大学の図書館から借りた「
村上春樹全作品1979~1989」に収載されている「風の歌を聴け」と「1973年のピンボール」を読んだ。後者の感想を書こうと思う。
まずこの小説に出てくる双子は、最初はフリッパーのメタファーではないかと思った。単純に外見だけでなく、「ある種の刺激に対する反応の具合も同じなら、食べるもの飲むもの、歌う唄、睡眠時間、生理期間までもが同じだった。」と表現されるくらいの相似性を持っている。さらに、冒頭で、双子をそれぞれどうやって呼ぶかの件で、「僕」をからかうように、「右と左」や「東と西」などという、対称的な名前を提案しているのだが、その名前は正反対の概念を示しているのに、「僕」にとっては、見分けがつかない。ピンボールにおけるパーツでフリッパーはお互いに左右対称で、バラバラにしたら、どっちがどっちだか見分けがつかない。しかし、彼女たちに言わせれば、「全然ちがうじゃない」「まるで別人よ」という始末である。

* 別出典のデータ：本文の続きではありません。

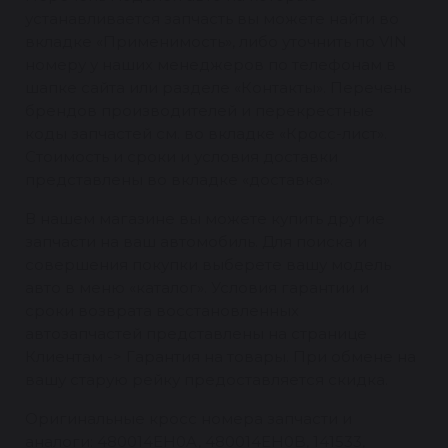
устанавливается запчасть вы можете найти во
вкладке «Применимость», либо уточнить по VIN
номеру у наших менеджеров по телефонам в
шапке сайта или разделе «Контакты». Перечень
брендов производителей и перекрестные
коды запчастей см. во вкладке «Кросс-лист».
Стоимость и сроки и условия доставки
представлены во вкладке «доставка».
В нашем магазине вы можете купить другие
запчасти на ваш автомобиль. Для поиска и
совершения покупки выберете вашу модель
авто в меню «каталог». Условия гарантии и
сроки возврата восстановленных
автозапчастей представлены на странице
Клиентам -> Гарантия на товары. При обмене на
вашу старую рейку предоставляется скидка.
Оригинальные кросс номера запчасти и
аналоги: 480014EH0A, 480014EH0B, 141533,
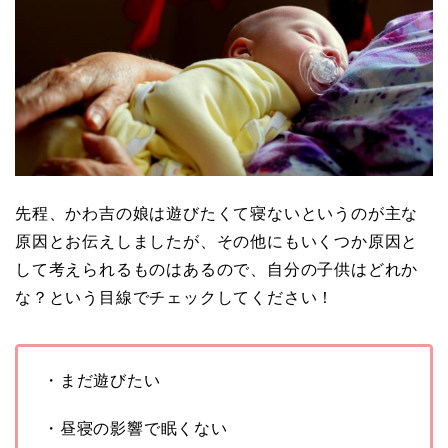
先程、かわ吉の娘は遊びたくて寝ないというのが主な
原因とお伝えしましたが、その他にもいくつか原因と
して考えられるものはあるので、自分の子供はどれか
な？という目線でチェックしてください！
・まだ遊びたい
・昼寝の影響で眠くない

だから、この物語の「僕」の方の結末はわりと納得がいった。スペースシップとの別れは、双子との別れを暗示していたのだと思ったからだ。しかし、スペースシップは3フリッパーのマシンであるので、双子の他に1つフリッパーが足りない。足りない1つは「僕」なのか「直子」なのか、誰なのかわからない。

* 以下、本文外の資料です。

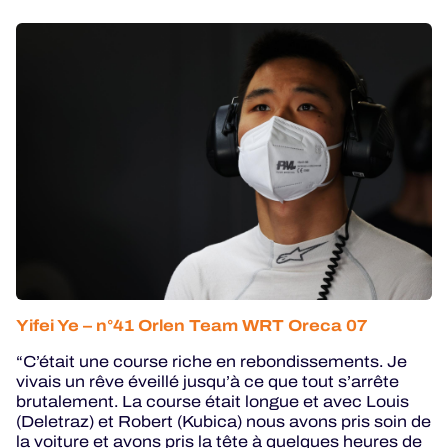
Yifei Ye – n°41 Orlen Team WRT Oreca 07
“C’était une course riche en rebondissements. Je
vivais un rêve éveillé jusqu’à ce que tout s’arrête
brutalement. La course était longue et avec Louis
(Deletraz) et Robert (Kubica) nous avons pris soin de
la voiture et avons pris la tête à quelques heures de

また、「僕」と「鼠」の話は直接交わることはないが、ところどころ間接的にお互い通じている、表現がある。8章の「鼠」と22章の「僕」の場面はそれぞれ、墓場を想起させるし、12章での「僕」の同僚の女の子の将来への漠然とした不安と「鼠」の境遇は同じであるといえる。

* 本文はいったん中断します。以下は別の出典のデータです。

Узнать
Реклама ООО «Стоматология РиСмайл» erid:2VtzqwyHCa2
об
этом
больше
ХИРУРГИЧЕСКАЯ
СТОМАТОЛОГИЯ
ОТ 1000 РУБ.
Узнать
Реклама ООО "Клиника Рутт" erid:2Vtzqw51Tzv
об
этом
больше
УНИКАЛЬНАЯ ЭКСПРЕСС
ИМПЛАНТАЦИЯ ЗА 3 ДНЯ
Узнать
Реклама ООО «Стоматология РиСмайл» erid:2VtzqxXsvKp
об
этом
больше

物語のラストで、「僕」と「鼠」は互いに変化する。この変化とは孤独からの脱出で、二人とも、身近な人と別れるのだが、それは自立するということじゃないかと思う。ただ、ここはなんとなくそう思っただけなので、上手く説明できない。
私は高校生のときに、「海辺のカフカ」を読んでさっぱり意味がわからない小説としか思えなかったので、村上春樹はとっつきにくいように思っていたが、この小説は楽しく読めたので、是非読んだことの無い人は読んでみてほしいです。